## CONSIGNES ET EXERCICES
(1) Indiquez si chacune des affirmations suivantes concorde avec le texte sur « Free Queens », en répondant par oui ou par non et en citant à l'identique les mots du texte qui tranchent : (a) La journaliste du roman s'appelle Serena Monnier. (b) Jasmine Dooyum est une jeune prostituée ghanéenne. (c) La journaliste part au Nigeria pour y mener son enquête.
(2) Recopiez fidèlement le passage du texte sur « Free Queens » qui va de « Une plongée dans » jusqu'à « Jasmine jusqu’à Paris. » inclus.

« Free Queens », un polar dans le monde de la prostitution nigériane
Dans son nouveau roman, l’écrivain Marin Ledun explore la manière dont certains grands groupes industriels utilisent sans vergogne le corps des femmes comme produit d’appel pour leurs marchandises.
Une plongée dans le milieu sordide des réseaux de prostitution nigérians. Free Queens, du romancier français Marin Ledun, débute avec la rencontre d’une journaliste française, Serena Monnier, et d’une jeune prostituée nigériane, Jasmine Dooyum. Touchée par l’histoire de l’adolescente, la journaliste décide de se rendre au Nigeria dans le but de mener son enquête et de remonter à la source du réseau qui a conduit Jasmine jusqu’à Paris.

## DOCUMENTS EXTRAITS

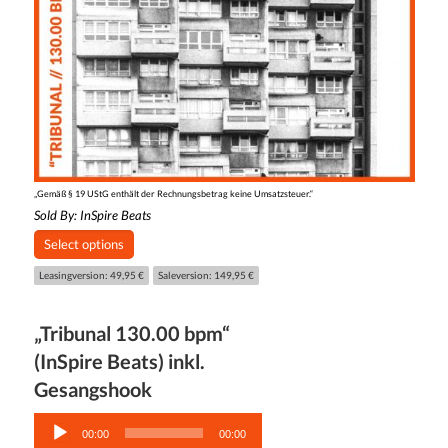
„Gemäß § 19 UStG enthält der Rechnungsbetrag keine Umsatzsteuer.“
Sold By:
InSpire Beats
Select options
Leasingversion: 49,95 €
Saleversion: 149,95 €
„Tribunal 130.00 bpm“
(InSpire Beats) inkl.
Gesangshook
Audio-
Player
00:00
00:00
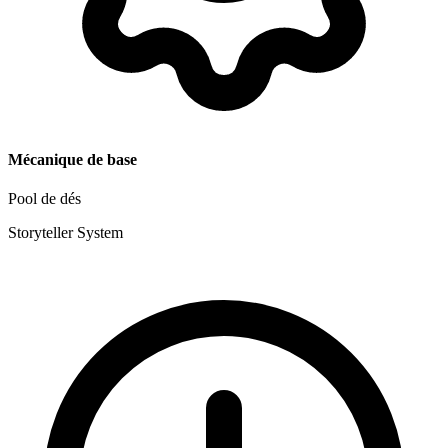
Mécanique de base
Pool de dés
Storyteller System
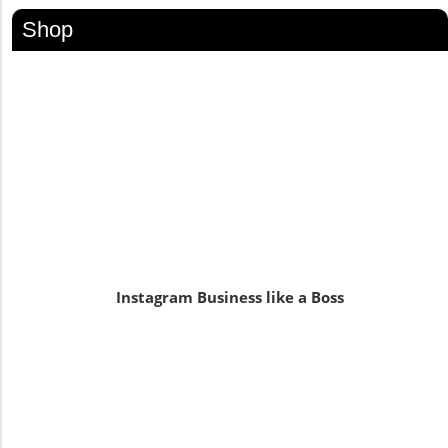
Shop
Instagram Business like a Boss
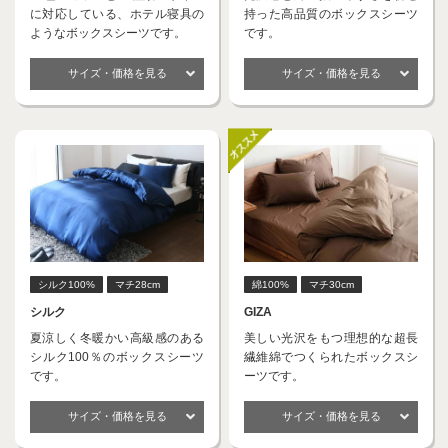
に対応している、ホテル寝具の
持った高品質のボックスシーツ
ようなボックスシーツです。
です。
サイズ・価格を見る
サイズ・価格を見る
シルク100%
マチ28cm
綿100%
マチ30cm
シルク
GIZA
夏涼しく冬暖かい高級感のある
美しい光沢をもつ理想的な超長
シルク100％のボックスシーツ
繊維綿でつくられたボックスシ
です。
ーツです。
サイズ・価格を見る
サイズ・価格を見る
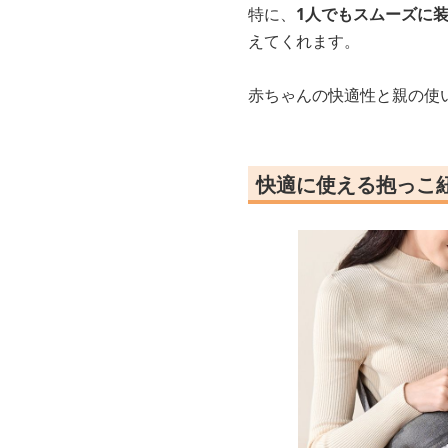
特に、
1人でもスムーズに
えてくれます。
赤ちゃんの快適性と親の使
快適に使える抱っこ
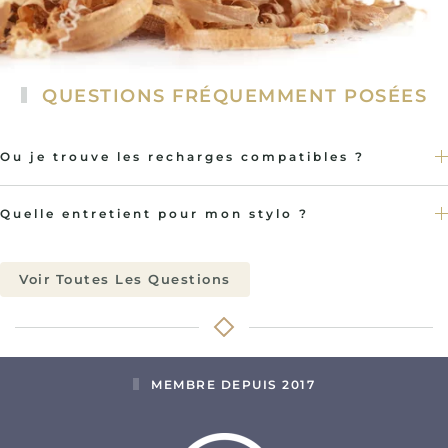
QUESTIONS FRÉQUEMMENT POSÉES
Ou je trouve les recharges compatibles ?
Quelle entretient pour mon stylo ?
Voir Toutes Les Questions
MEMBRE DEPUIS 2017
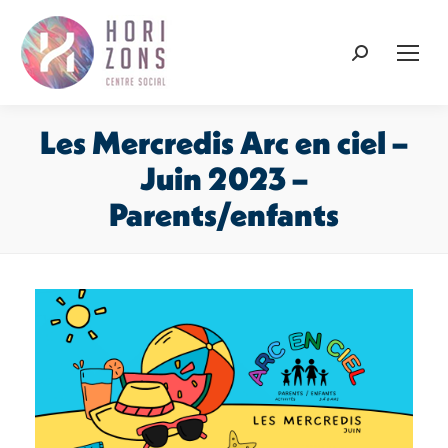
Recherche
:
Les Mercredis Arc en ciel –
Juin 2023 –
Parents/enfants
Vous êtes ici :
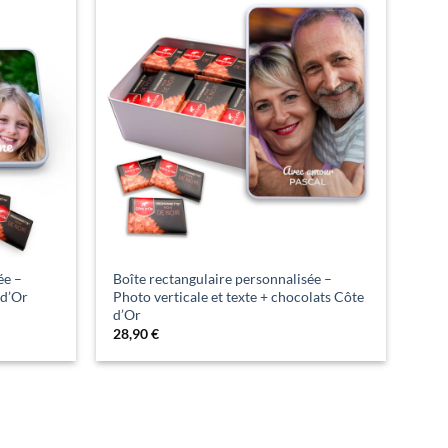
ée –
Boîte rectangulaire personnalisée –
 d’Or
Photo verticale et texte + chocolats Côte
d’Or
28,90
€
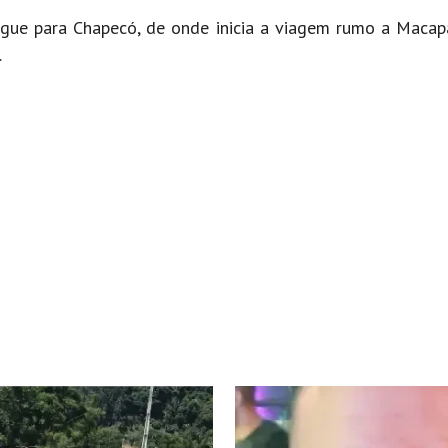
gue para Chapecó, de onde inicia a viagem rumo a Macap
.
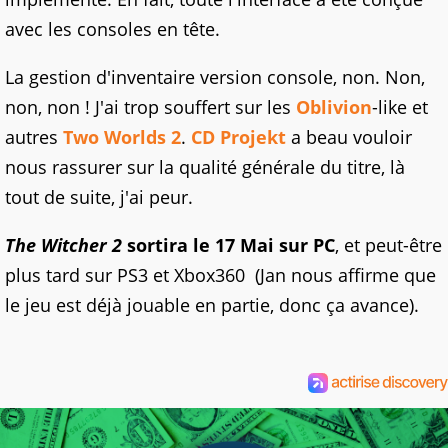
avec les consoles en tête.
La gestion d'inventaire version console, non. Non,
non, non ! J'ai trop souffert sur les
Oblivion
-like et
autres
Two Worlds 2
.
CD Projekt
a beau vouloir
nous rassurer sur la qualité générale du titre, là
tout de suite, j'ai peur.
The Witcher 2
sortira le 17 Mai sur PC
, et peut-être
plus tard sur PS3 et Xbox360 (Jan nous affirme que
le jeu est déjà jouable en partie, donc ça avance).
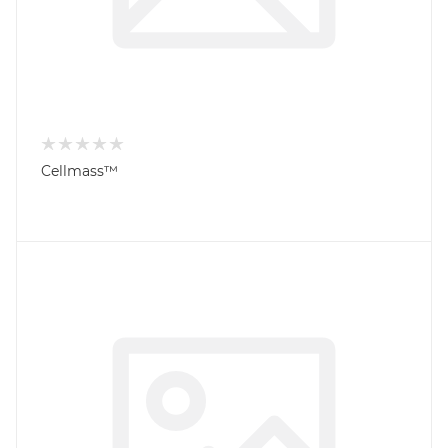
Cellmass™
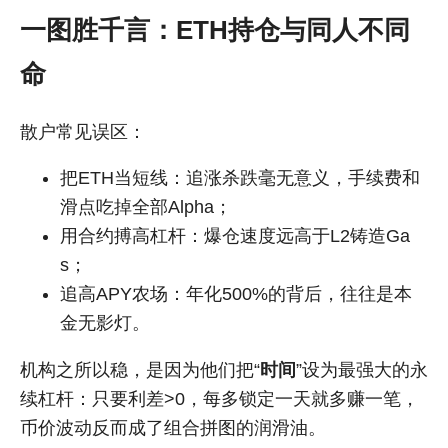
一图胜千言：ETH持仓与同人不同
命
散户常见误区：
把ETH当短线：追涨杀跌毫无意义，手续费和
滑点吃掉全部Alpha；
用合约搏高杠杆：爆仓速度远高于L2铸造Ga
s；
追高APY农场：年化500%的背后，往往是本
金无影灯。
机构之所以稳，是因为他们把“
时间
”设为最强大的永
续杠杆：只要利差>0，每多锁定一天就多赚一笔，
币价波动反而成了组合拼图的润滑油。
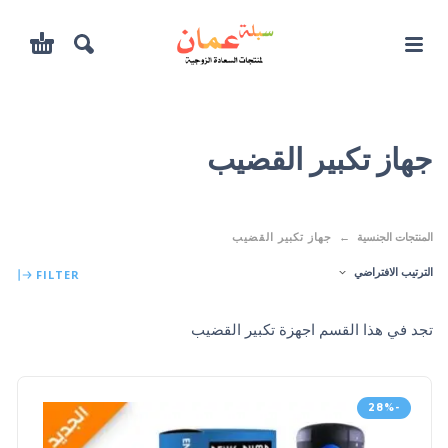
جهاز تكبير القضيب
المنتجات الجنسية
جهاز تكبير القضيب
الترتيب الافتراضي
FILTER
تجد في هذا القسم اجهزة تكبير القضيب
-28%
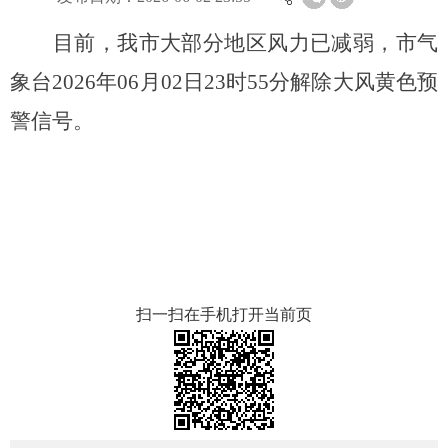
目前，我市大部分地区风力已减弱，市气
象台2026年06月02日23时55分解除大风黄色预
警信号。
扫一扫在手机打开当前页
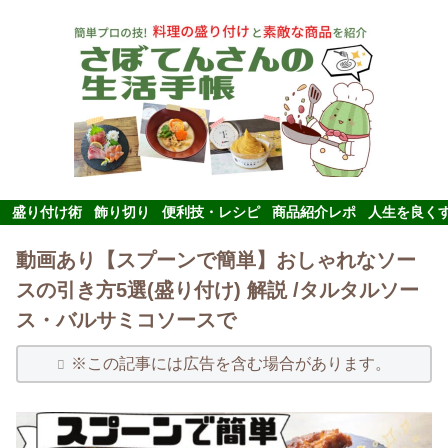
盛り付け術
飾り切り
便利技・レシピ
商品紹介レポ
人生を良く
動画あり【スプーンで簡単】おしゃれなソー
スの引き方5選(盛り付け) 解説 /タルタルソー
ス・バルサミコソースで
※この記事には広告を含む場合があります。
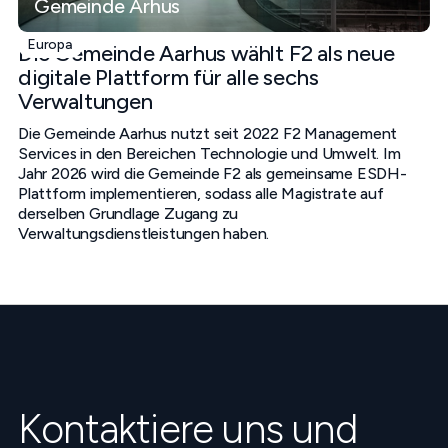
Gemeinde Århus
Europa
Die Gemeinde Aarhus wählt F2 als neue
digitale Plattform für alle sechs
Verwaltungen
Die Gemeinde Aarhus nutzt seit 2022 F2 Management
Services in den Bereichen Technologie und Umwelt. Im
Jahr 2026 wird die Gemeinde F2 als gemeinsame ESDH-
Plattform implementieren, sodass alle Magistrate auf
derselben Grundlage Zugang zu
Verwaltungsdienstleistungen haben.
Kontaktiere uns und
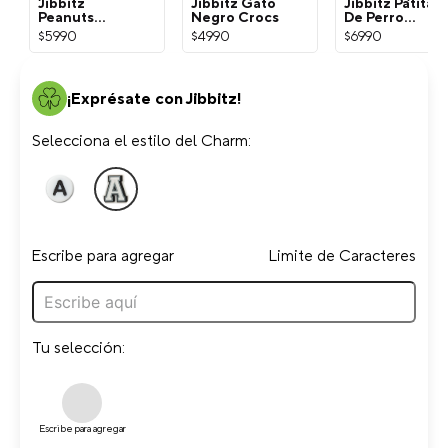
Jibbitz
Jibbitz Gato
Jibbitz Patita
Peanuts
Negro Crocs
De Perro
Snoopy
Dorada Crocs
$
5990
$
4990
$
6990
Blanco Crocs
¡Exprésate con Jibbitz!
Selecciona el estilo del Charm:
Escribe para agregar
Limite de Caracteres
Tu selección:
Escribe para agregar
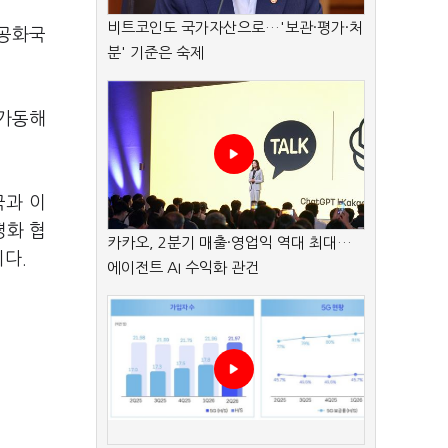
비트코인도 국가자산으로…'보관·평가·처
람공화국
분' 기준은 숙제
 가동해
국과 이
평화 협
카카오, 2분기 매출·영업익 역대 최대…
다.
에이전트 AI 수익화 관건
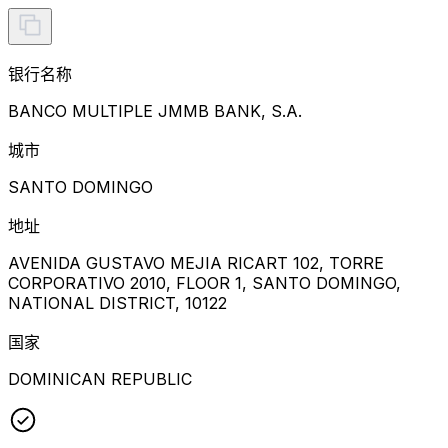
银行名称
BANCO MULTIPLE JMMB BANK, S.A.
城市
SANTO DOMINGO
地址
AVENIDA GUSTAVO MEJIA RICART 102, TORRE
CORPORATIVO 2010, FLOOR 1, SANTO DOMINGO,
NATIONAL DISTRICT, 10122
国家
DOMINICAN REPUBLIC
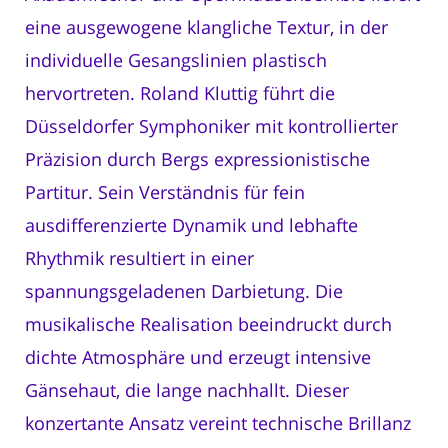
eine ausgewogene klangliche Textur, in der
individuelle Gesangslinien plastisch
hervortreten. Roland Kluttig führt die
Düsseldorfer Symphoniker mit kontrollierter
Präzision durch Bergs expressionistische
Partitur. Sein Verständnis für fein
ausdifferenzierte Dynamik und lebhafte
Rhythmik resultiert in einer
spannungsgeladenen Darbietung. Die
musikalische Realisation beeindruckt durch
dichte Atmosphäre und erzeugt intensive
Gänsehaut, die lange nachhallt. Dieser
konzertante Ansatz vereint technische Brillanz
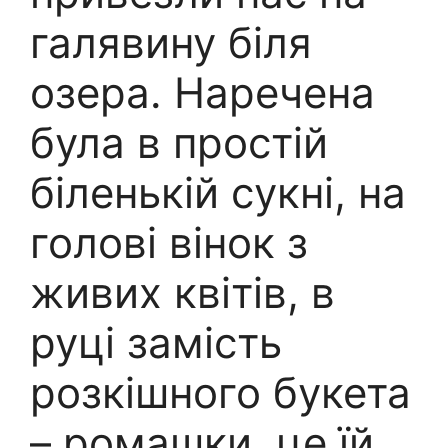
галявину біля
озера. Наречена
була в простій
біленькій сукні, на
голові вінок з
живих квітів, в
руці замість
розкішного букета
– ромашки, це їй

## RÉPONSES AUX EXERCICES
(1)
(a) Oui : « une journaliste française, Serena Monnier ».
(b) Non : « une jeune prostituée nigériane, Jasmine Dooyum ».
(c) Oui : « la journaliste décide de se rendre au Nigeria dans le but de mener son enquête ».

(2)
Une plongée dans le milieu sordide des réseaux de prostitution nigérians. Free Queens, du romancier français Marin Ledun, débute avec la rencontre d’une journaliste française, Serena Monnier, et d’une jeune prostituée nigériane, Jasmine Dooyum. Touchée par l’histoire de l’adolescente, la journaliste décide de se rendre au Nigeria dans le but de mener son enquête et de remonter à la source du réseau qui a conduit Jasmine jusqu’à Paris.